Establishment of a Mouse Submandibular Salivary Gland Organ Culture.

Abstract

The salivary glands produce saliva and are important in maintaining oral health. Saliva keeps the mouth moist, cleanses the oral cavity, aids digestion, and has antibacterial properties. Saliva also helps in swallowing and speech. Investigating the development of the salivary glands is thus relevant in the context of both health and disease. Various cell culture methods have been used to study salivary gland development, including culturing cells in two dimensions (2D). Under physiological conditions, cells constantly interact with other cells and the extracellular matrix, which controls complex biological functions such as cell migration and apoptosis, and can modulate gene expression. Since many of these functions are not accurately represented or reproduced in 2D culture, the results of in vitro experiments using such culture methods are often not reflected in vivo.
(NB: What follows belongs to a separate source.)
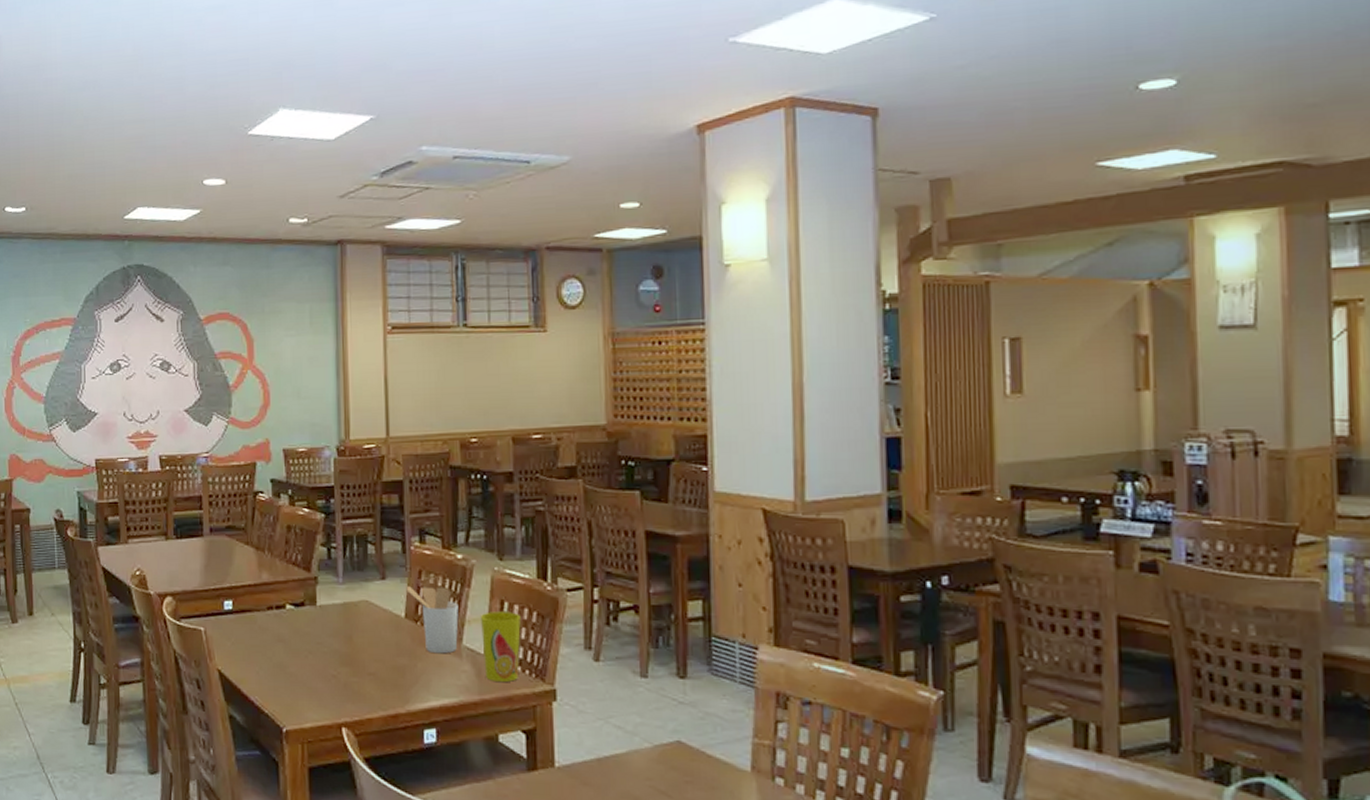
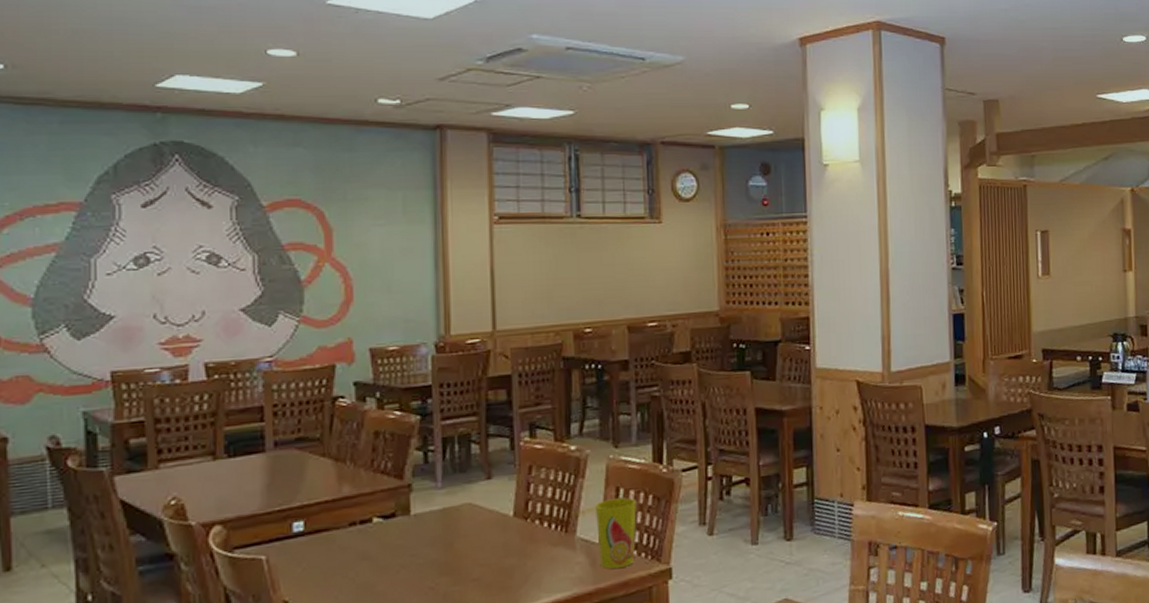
utensil holder: present [406,586,459,654] -> none [515,480,572,549]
The use of 3D cultures, such as organ cultures, has helped address this issue and has emerged as a model that better reflects the in vivo physiological environment. Here, we describe a protocol for establishing submandibular salivary gland organ culture that is more concise and simpler than previous methods and includes the separation and dissection of the salivary glands. We also describe the use of environmental stress (hypoxic stimulation) and inhibitors (U0126, LY294002, and rapamycin) to elucidate signaling pathways involved in salivary gland development. This protocol can provide researchers with a simpler and more robust method of salivary gland organ culture, enabling analysis of organ-based signaling pathways to advance developmental biology research. © 2022 Wiley Periodicals LLC. Basic Protocol 1: Submandibular salivary gland organ culture Basic Protocol 2: Analysis of salivary gland development in the presence of hypoxia and signaling pathway inhibitors Basic Protocol 3: Western blotting using submandibular salivary gland organ culture.